» YOUR GOAL
The line containing "شماره‌های پیشین نشریه" marks the end: output every line of the data up to it, and that line too, exactly as written.

+===+

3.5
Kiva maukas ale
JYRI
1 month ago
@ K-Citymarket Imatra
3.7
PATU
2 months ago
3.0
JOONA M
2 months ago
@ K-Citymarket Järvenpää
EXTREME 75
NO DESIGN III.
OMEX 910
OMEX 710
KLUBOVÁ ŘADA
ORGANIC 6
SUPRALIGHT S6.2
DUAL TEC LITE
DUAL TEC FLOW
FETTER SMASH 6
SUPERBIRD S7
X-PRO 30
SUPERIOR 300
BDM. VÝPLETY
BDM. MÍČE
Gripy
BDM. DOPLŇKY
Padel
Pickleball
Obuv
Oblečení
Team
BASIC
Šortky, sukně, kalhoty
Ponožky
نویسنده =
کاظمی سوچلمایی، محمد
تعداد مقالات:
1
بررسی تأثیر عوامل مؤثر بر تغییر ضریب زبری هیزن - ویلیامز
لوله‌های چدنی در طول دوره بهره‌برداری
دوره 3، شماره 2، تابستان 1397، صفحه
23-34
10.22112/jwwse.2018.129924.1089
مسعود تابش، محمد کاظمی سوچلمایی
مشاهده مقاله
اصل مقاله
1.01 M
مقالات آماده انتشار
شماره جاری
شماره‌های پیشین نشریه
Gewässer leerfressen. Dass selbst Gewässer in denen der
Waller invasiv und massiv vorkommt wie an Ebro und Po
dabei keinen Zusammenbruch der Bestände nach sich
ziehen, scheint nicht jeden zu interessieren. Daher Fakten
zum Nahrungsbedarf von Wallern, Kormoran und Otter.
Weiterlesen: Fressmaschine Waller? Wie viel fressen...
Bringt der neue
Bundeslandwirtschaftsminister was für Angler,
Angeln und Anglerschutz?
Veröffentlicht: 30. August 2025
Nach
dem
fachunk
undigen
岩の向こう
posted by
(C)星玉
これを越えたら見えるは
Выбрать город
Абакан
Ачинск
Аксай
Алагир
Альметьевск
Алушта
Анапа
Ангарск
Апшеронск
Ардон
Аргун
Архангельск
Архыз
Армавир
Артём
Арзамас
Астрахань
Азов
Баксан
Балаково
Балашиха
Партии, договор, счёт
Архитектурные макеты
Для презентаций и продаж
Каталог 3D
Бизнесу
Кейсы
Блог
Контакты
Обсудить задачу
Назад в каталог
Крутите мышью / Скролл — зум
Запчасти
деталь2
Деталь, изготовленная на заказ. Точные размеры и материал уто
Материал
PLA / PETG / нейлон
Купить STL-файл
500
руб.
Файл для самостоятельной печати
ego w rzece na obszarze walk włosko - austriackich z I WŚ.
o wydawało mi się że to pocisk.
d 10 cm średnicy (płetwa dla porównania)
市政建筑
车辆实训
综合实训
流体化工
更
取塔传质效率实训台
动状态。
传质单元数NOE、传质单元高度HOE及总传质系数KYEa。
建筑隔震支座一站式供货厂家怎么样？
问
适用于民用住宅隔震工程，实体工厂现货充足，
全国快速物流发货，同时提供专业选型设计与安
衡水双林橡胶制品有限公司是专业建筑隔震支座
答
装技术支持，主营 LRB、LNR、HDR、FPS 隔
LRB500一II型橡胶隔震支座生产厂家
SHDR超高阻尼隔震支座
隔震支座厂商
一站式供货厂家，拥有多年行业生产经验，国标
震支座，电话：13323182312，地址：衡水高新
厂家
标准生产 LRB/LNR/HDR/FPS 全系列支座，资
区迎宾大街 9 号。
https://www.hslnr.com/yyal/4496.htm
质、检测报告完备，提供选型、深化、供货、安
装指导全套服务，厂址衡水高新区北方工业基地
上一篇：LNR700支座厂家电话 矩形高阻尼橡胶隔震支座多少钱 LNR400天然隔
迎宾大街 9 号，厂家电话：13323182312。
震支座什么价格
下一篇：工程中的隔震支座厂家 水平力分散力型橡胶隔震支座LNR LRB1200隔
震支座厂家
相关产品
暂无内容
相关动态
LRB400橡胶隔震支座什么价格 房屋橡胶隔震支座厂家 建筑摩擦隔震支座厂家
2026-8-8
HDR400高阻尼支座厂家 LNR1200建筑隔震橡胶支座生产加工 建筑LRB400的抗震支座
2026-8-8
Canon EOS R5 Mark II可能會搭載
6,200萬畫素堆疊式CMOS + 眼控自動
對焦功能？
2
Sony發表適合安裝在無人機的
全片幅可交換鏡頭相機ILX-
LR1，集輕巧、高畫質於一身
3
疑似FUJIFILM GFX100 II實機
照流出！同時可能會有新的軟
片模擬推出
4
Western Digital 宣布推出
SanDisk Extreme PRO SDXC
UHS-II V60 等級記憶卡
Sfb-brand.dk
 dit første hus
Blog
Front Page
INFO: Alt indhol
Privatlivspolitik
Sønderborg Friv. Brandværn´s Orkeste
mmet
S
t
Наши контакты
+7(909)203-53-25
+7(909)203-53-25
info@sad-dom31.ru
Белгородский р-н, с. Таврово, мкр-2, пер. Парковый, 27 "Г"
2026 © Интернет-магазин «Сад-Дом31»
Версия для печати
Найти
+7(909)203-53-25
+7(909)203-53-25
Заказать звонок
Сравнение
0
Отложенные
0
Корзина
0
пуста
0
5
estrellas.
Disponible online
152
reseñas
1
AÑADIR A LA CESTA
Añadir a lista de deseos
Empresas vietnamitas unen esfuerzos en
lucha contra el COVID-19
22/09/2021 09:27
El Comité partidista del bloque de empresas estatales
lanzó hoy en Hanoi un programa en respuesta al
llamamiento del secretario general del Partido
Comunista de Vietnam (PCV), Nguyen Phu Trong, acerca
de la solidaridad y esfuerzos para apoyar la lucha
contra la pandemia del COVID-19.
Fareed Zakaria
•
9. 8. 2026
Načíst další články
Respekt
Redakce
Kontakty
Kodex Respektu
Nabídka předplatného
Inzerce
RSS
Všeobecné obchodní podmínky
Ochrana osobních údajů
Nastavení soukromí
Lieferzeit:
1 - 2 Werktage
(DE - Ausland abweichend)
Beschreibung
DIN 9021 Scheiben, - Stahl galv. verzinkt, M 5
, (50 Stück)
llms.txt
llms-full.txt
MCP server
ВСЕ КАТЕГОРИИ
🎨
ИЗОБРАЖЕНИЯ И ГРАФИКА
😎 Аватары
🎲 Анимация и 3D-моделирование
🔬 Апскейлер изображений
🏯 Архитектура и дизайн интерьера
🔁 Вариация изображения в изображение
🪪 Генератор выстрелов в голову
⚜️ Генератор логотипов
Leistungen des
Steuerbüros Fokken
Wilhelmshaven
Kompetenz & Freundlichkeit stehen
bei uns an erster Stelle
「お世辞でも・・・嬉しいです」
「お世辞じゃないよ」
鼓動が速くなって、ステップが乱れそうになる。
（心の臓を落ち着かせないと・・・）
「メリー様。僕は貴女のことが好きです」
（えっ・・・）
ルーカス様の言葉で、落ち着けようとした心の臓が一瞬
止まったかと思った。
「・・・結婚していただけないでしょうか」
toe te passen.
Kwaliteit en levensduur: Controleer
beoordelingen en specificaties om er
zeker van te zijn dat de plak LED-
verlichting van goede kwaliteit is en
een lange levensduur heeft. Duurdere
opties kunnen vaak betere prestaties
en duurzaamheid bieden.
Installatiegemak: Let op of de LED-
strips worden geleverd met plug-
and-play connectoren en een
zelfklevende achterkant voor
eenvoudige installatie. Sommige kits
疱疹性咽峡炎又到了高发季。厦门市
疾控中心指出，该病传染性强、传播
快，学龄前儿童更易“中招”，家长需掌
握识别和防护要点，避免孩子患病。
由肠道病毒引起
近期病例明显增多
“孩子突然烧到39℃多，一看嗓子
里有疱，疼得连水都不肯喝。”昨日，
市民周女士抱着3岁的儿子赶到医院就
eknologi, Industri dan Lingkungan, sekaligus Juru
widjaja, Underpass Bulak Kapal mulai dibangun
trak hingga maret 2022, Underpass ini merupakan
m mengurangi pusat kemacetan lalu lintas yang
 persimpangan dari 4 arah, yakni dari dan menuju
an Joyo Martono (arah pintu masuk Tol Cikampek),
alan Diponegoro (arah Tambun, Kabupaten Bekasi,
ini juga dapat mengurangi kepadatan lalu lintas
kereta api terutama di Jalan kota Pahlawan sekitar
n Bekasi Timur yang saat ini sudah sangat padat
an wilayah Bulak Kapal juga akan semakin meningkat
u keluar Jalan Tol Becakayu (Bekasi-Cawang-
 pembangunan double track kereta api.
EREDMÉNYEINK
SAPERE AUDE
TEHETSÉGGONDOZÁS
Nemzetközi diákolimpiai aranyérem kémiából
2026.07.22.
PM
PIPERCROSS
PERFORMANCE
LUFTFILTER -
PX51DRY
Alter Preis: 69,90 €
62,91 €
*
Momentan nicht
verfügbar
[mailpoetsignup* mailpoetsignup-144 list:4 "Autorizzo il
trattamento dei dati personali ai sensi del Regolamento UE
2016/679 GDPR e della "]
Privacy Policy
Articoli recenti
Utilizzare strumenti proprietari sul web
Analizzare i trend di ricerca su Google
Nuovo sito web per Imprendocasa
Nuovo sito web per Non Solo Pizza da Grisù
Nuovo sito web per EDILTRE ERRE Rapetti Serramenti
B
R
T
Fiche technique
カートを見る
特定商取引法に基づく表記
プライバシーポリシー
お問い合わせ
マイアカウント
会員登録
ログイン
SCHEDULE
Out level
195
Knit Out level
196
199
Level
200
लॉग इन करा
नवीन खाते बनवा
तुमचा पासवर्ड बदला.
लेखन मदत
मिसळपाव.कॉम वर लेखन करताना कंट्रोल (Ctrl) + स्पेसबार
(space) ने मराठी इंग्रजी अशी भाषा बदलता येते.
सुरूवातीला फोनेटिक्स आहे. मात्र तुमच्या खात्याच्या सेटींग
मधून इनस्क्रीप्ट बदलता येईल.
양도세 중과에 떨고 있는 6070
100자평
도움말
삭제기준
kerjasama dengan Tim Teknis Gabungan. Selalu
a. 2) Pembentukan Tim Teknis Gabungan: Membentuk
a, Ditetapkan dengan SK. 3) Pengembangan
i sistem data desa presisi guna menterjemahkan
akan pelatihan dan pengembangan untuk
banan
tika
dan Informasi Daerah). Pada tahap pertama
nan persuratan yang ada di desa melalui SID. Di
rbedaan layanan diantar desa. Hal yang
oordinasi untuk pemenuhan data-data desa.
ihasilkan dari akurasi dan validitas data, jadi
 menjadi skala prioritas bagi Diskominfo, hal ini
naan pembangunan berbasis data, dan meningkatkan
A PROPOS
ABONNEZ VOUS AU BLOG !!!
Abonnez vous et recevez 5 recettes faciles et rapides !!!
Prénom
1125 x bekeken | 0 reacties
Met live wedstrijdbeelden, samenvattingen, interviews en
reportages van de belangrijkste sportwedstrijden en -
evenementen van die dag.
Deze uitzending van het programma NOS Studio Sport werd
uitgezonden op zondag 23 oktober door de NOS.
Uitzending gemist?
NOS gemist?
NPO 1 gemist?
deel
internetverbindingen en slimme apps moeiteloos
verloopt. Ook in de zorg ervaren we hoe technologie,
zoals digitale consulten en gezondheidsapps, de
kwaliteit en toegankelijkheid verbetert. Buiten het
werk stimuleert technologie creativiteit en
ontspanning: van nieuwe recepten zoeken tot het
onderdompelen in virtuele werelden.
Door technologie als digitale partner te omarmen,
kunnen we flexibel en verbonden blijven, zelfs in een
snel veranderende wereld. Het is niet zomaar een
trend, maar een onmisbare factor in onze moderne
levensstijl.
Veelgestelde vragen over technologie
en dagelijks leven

+===+

» TASK ANSWER
3.5
Kiva maukas ale
JYRI
1 month ago
@ K-Citymarket Imatra
3.7
PATU
2 months ago
3.0
JOONA M
2 months ago
@ K-Citymarket Järvenpää
EXTREME 75
NO DESIGN III.
OMEX 910
OMEX 710
KLUBOVÁ ŘADA
ORGANIC 6
SUPRALIGHT S6.2
DUAL TEC LITE
DUAL TEC FLOW
FETTER SMASH 6
SUPERBIRD S7
X-PRO 30
SUPERIOR 300
BDM. VÝPLETY
BDM. MÍČE
Gripy
BDM. DOPLŇKY
Padel
Pickleball
Obuv
Oblečení
Team
BASIC
Šortky, sukně, kalhoty
Ponožky
نویسنده =
کاظمی سوچلمایی، محمد
تعداد مقالات:
1
بررسی تأثیر عوامل مؤثر بر تغییر ضریب زبری هیزن - ویلیامز
لوله‌های چدنی در طول دوره بهره‌برداری
دوره 3، شماره 2، تابستان 1397، صفحه
23-34
10.22112/jwwse.2018.129924.1089
مسعود تابش، محمد کاظمی سوچلمایی
مشاهده مقاله
اصل مقاله
1.01 M
مقالات آماده انتشار
شماره جاری
شماره‌های پیشین نشریه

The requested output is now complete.